=== Records for the exercise ===
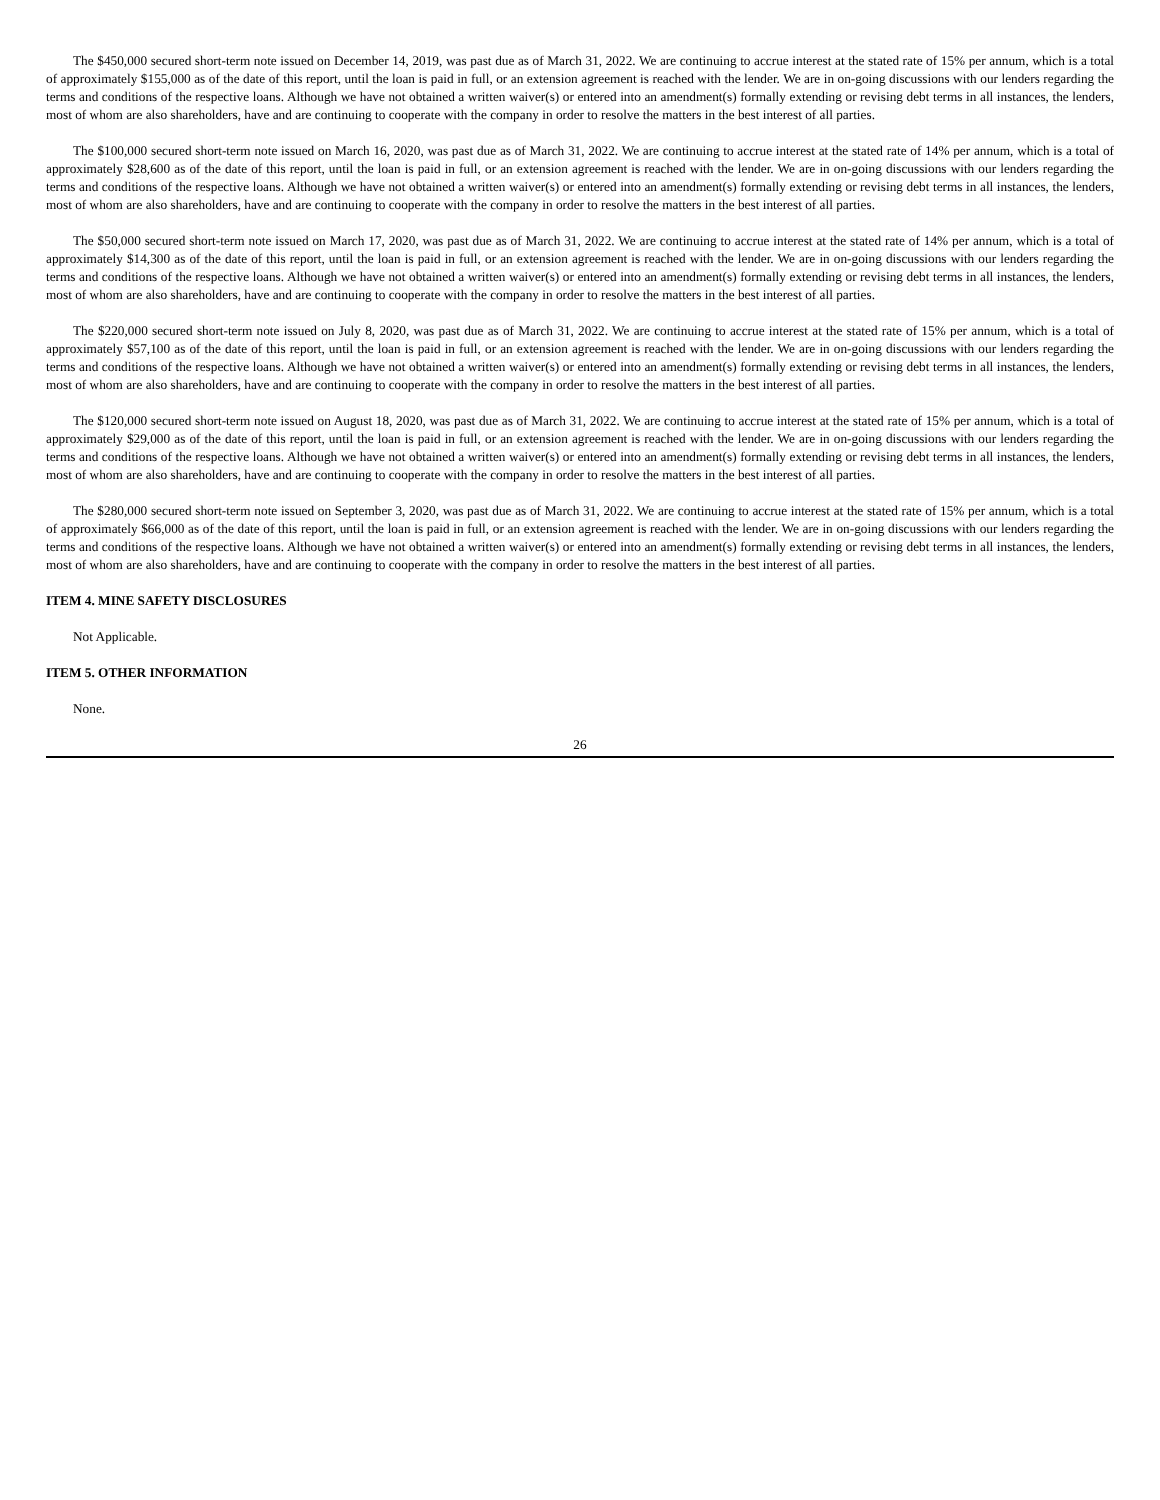The $450,000 secured short-term note issued on December 14, 2019, was past due as of March 31, 2022. We are continuing to accrue interest at the stated rate of 15% per annum, which is a total of approximately $155,000 as of the date of this report, until the loan is paid in full, or an extension agreement is reached with the lender. We are in on-going discussions with our lenders regarding the terms and conditions of the respective loans. Although we have not obtained a written waiver(s) or entered into an amendment(s) formally extending or revising debt terms in all instances, the lenders, most of whom are also shareholders, have and are continuing to cooperate with the company in order to resolve the matters in the best interest of all parties.
The $100,000 secured short-term note issued on March 16, 2020, was past due as of March 31, 2022. We are continuing to accrue interest at the stated rate of 14% per annum, which is a total of approximately $28,600 as of the date of this report, until the loan is paid in full, or an extension agreement is reached with the lender. We are in on-going discussions with our lenders regarding the terms and conditions of the respective loans. Although we have not obtained a written waiver(s) or entered into an amendment(s) formally extending or revising debt terms in all instances, the lenders, most of whom are also shareholders, have and are continuing to cooperate with the company in order to resolve the matters in the best interest of all parties.
The $50,000 secured short-term note issued on March 17, 2020, was past due as of March 31, 2022. We are continuing to accrue interest at the stated rate of 14% per annum, which is a total of approximately $14,300 as of the date of this report, until the loan is paid in full, or an extension agreement is reached with the lender. We are in on-going discussions with our lenders regarding the terms and conditions of the respective loans. Although we have not obtained a written waiver(s) or entered into an amendment(s) formally extending or revising debt terms in all instances, the lenders, most of whom are also shareholders, have and are continuing to cooperate with the company in order to resolve the matters in the best interest of all parties.
The $220,000 secured short-term note issued on July 8, 2020, was past due as of March 31, 2022. We are continuing to accrue interest at the stated rate of 15% per annum, which is a total of approximately $57,100 as of the date of this report, until the loan is paid in full, or an extension agreement is reached with the lender. We are in on-going discussions with our lenders regarding the terms and conditions of the respective loans. Although we have not obtained a written waiver(s) or entered into an amendment(s) formally extending or revising debt terms in all instances, the lenders, most of whom are also shareholders, have and are continuing to cooperate with the company in order to resolve the matters in the best interest of all parties.
The $120,000 secured short-term note issued on August 18, 2020, was past due as of March 31, 2022. We are continuing to accrue interest at the stated rate of 15% per annum, which is a total of approximately $29,000 as of the date of this report, until the loan is paid in full, or an extension agreement is reached with the lender. We are in on-going discussions with our lenders regarding the terms and conditions of the respective loans. Although we have not obtained a written waiver(s) or entered into an amendment(s) formally extending or revising debt terms in all instances, the lenders, most of whom are also shareholders, have and are continuing to cooperate with the company in order to resolve the matters in the best interest of all parties.
The $280,000 secured short-term note issued on September 3, 2020, was past due as of March 31, 2022. We are continuing to accrue interest at the stated rate of 15% per annum, which is a total of approximately $66,000 as of the date of this report, until the loan is paid in full, or an extension agreement is reached with the lender. We are in on-going discussions with our lenders regarding the terms and conditions of the respective loans. Although we have not obtained a written waiver(s) or entered into an amendment(s) formally extending or revising debt terms in all instances, the lenders, most of whom are also shareholders, have and are continuing to cooperate with the company in order to resolve the matters in the best interest of all parties.
ITEM 4. MINE SAFETY DISCLOSURES
Not Applicable.
ITEM 5. OTHER INFORMATION
None.
26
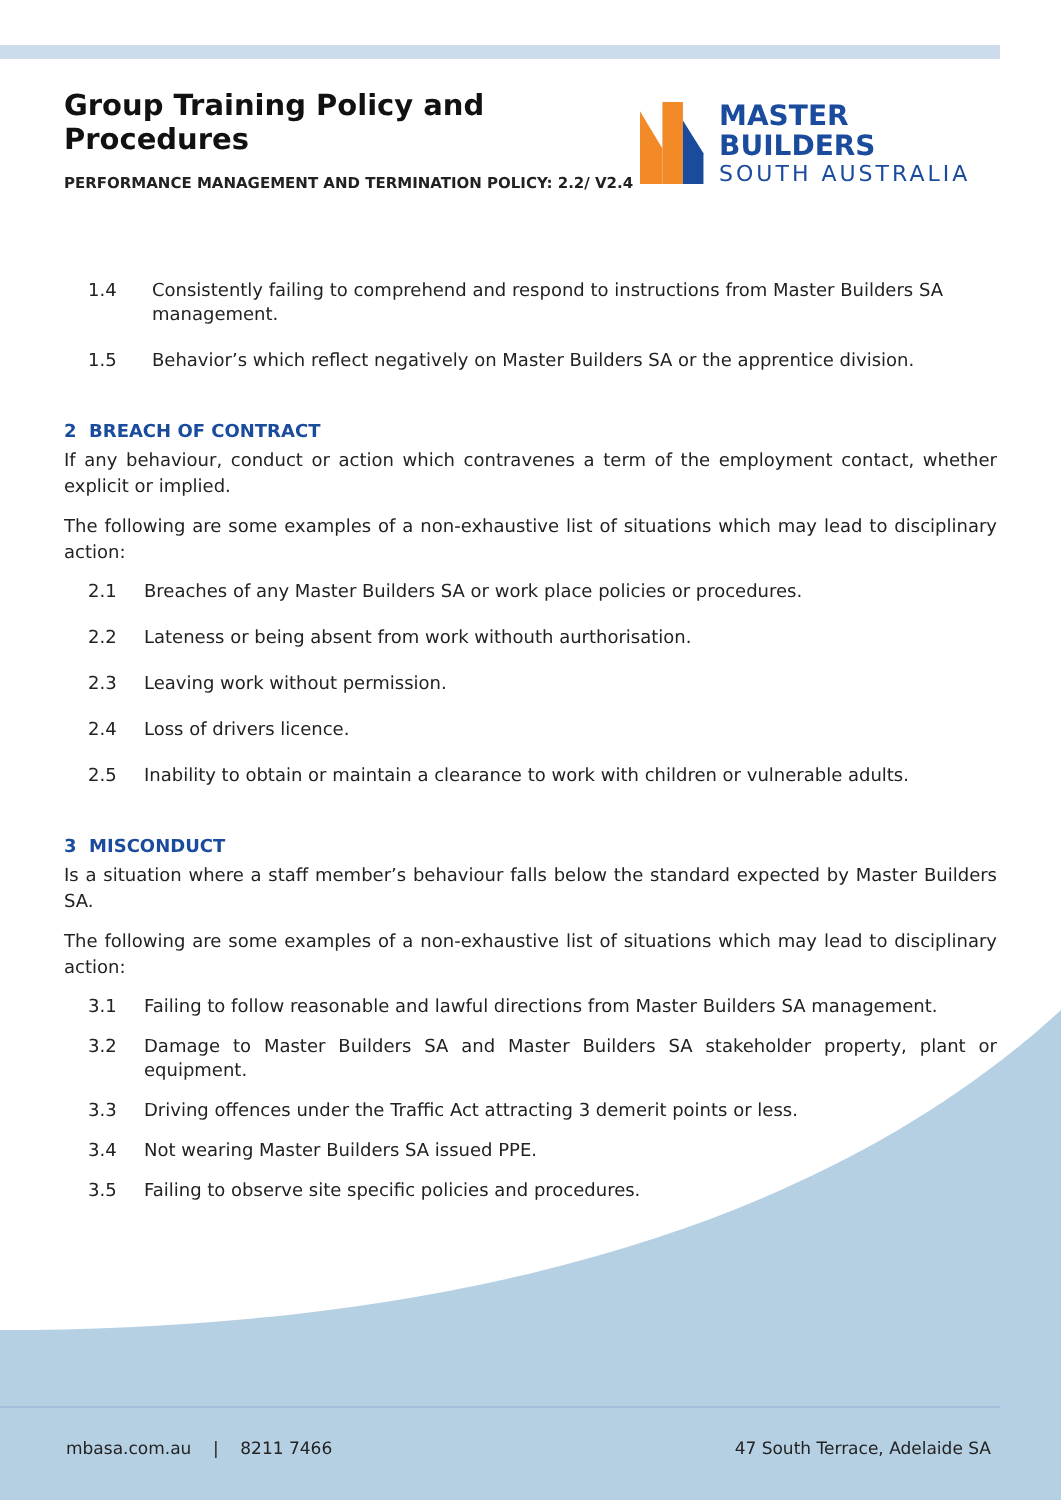Group Training Policy and Procedures
PERFORMANCE MANAGEMENT AND TERMINATION POLICY: 2.2/ V2.4
MASTER BUILDERS
SOUTH AUSTRALIA
1.4 Consistently failing to comprehend and respond to instructions from Master Builders SA management.
1.5 Behavior’s which reflect negatively on Master Builders SA or the apprentice division.
2 BREACH OF CONTRACT
If any behaviour, conduct or action which contravenes a term of the employment contact, whether explicit or implied.
The following are some examples of a non-exhaustive list of situations which may lead to disciplinary action:
2.1 Breaches of any Master Builders SA or work place policies or procedures.
2.2 Lateness or being absent from work withouth aurthorisation.
2.3 Leaving work without permission.
2.4 Loss of drivers licence.
2.5 Inability to obtain or maintain a clearance to work with children or vulnerable adults.
3 MISCONDUCT
Is a situation where a staff member’s behaviour falls below the standard expected by Master Builders SA.
The following are some examples of a non-exhaustive list of situations which may lead to disciplinary action:
3.1 Failing to follow reasonable and lawful directions from Master Builders SA management.
3.2 Damage to Master Builders SA and Master Builders SA stakeholder property, plant or equipment.
3.3 Driving offences under the Traffic Act attracting 3 demerit points or less.
3.4 Not wearing Master Builders SA issued PPE.
3.5 Failing to observe site specific policies and procedures.
mbasa.com.au | 8211 7466 47 South Terrace, Adelaide SA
===
For each entry, repeat its text exactly and leave out any picture it holds.

**Output of the task**
The $450,000 secured short-term note issued on December 14, 2019, was past due as of March 31, 2022. We are continuing to accrue interest at the stated rate of 15% per annum, which is a total of approximately $155,000 as of the date of this report, until the loan is paid in full, or an extension agreement is reached with the lender. We are in on-going discussions with our lenders regarding the terms and conditions of the respective loans. Although we have not obtained a written waiver(s) or entered into an amendment(s) formally extending or revising debt terms in all instances, the lenders, most of whom are also shareholders, have and are continuing to cooperate with the company in order to resolve the matters in the best interest of all parties.
The $100,000 secured short-term note issued on March 16, 2020, was past due as of March 31, 2022. We are continuing to accrue interest at the stated rate of 14% per annum, which is a total of approximately $28,600 as of the date of this report, until the loan is paid in full, or an extension agreement is reached with the lender. We are in on-going discussions with our lenders regarding the terms and conditions of the respective loans. Although we have not obtained a written waiver(s) or entered into an amendment(s) formally extending or revising debt terms in all instances, the lenders, most of whom are also shareholders, have and are continuing to cooperate with the company in order to resolve the matters in the best interest of all parties.
The $50,000 secured short-term note issued on March 17, 2020, was past due as of March 31, 2022. We are continuing to accrue interest at the stated rate of 14% per annum, which is a total of approximately $14,300 as of the date of this report, until the loan is paid in full, or an extension agreement is reached with the lender. We are in on-going discussions with our lenders regarding the terms and conditions of the respective loans. Although we have not obtained a written waiver(s) or entered into an amendment(s) formally extending or revising debt terms in all instances, the lenders, most of whom are also shareholders, have and are continuing to cooperate with the company in order to resolve the matters in the best interest of all parties.
The $220,000 secured short-term note issued on July 8, 2020, was past due as of March 31, 2022. We are continuing to accrue interest at the stated rate of 15% per annum, which is a total of approximately $57,100 as of the date of this report, until the loan is paid in full, or an extension agreement is reached with the lender. We are in on-going discussions with our lenders regarding the terms and conditions of the respective loans. Although we have not obtained a written waiver(s) or entered into an amendment(s) formally extending or revising debt terms in all instances, the lenders, most of whom are also shareholders, have and are continuing to cooperate with the company in order to resolve the matters in the best interest of all parties.
The $120,000 secured short-term note issued on August 18, 2020, was past due as of March 31, 2022. We are continuing to accrue interest at the stated rate of 15% per annum, which is a total of approximately $29,000 as of the date of this report, until the loan is paid in full, or an extension agreement is reached with the lender. We are in on-going discussions with our lenders regarding the terms and conditions of the respective loans. Although we have not obtained a written waiver(s) or entered into an amendment(s) formally extending or revising debt terms in all instances, the lenders, most of whom are also shareholders, have and are continuing to cooperate with the company in order to resolve the matters in the best interest of all parties.
The $280,000 secured short-term note issued on September 3, 2020, was past due as of March 31, 2022. We are continuing to accrue interest at the stated rate of 15% per annum, which is a total of approximately $66,000 as of the date of this report, until the loan is paid in full, or an extension agreement is reached with the lender. We are in on-going discussions with our lenders regarding the terms and conditions of the respective loans. Although we have not obtained a written waiver(s) or entered into an amendment(s) formally extending or revising debt terms in all instances, the lenders, most of whom are also shareholders, have and are continuing to cooperate with the company in order to resolve the matters in the best interest of all parties.
ITEM 4. MINE SAFETY DISCLOSURES
Not Applicable.
ITEM 5. OTHER INFORMATION
None.
26
Group Training Policy and Procedures
PERFORMANCE MANAGEMENT AND TERMINATION POLICY: 2.2/ V2.4
MASTER BUILDERS
SOUTH AUSTRALIA
1.4 Consistently failing to comprehend and respond to instructions from Master Builders SA management.
1.5 Behavior’s which reflect negatively on Master Builders SA or the apprentice division.
2 BREACH OF CONTRACT
If any behaviour, conduct or action which contravenes a term of the employment contact, whether explicit or implied.
The following are some examples of a non-exhaustive list of situations which may lead to disciplinary action:
2.1 Breaches of any Master Builders SA or work place policies or procedures.
2.2 Lateness or being absent from work withouth aurthorisation.
2.3 Leaving work without permission.
2.4 Loss of drivers licence.
2.5 Inability to obtain or maintain a clearance to work with children or vulnerable adults.
3 MISCONDUCT
Is a situation where a staff member’s behaviour falls below the standard expected by Master Builders SA.
The following are some examples of a non-exhaustive list of situations which may lead to disciplinary action:
3.1 Failing to follow reasonable and lawful directions from Master Builders SA management.
3.2 Damage to Master Builders SA and Master Builders SA stakeholder property, plant or equipment.
3.3 Driving offences under the Traffic Act attracting 3 demerit points or less.
3.4 Not wearing Master Builders SA issued PPE.
3.5 Failing to observe site specific policies and procedures.
mbasa.com.au | 8211 7466 47 South Terrace, Adelaide SA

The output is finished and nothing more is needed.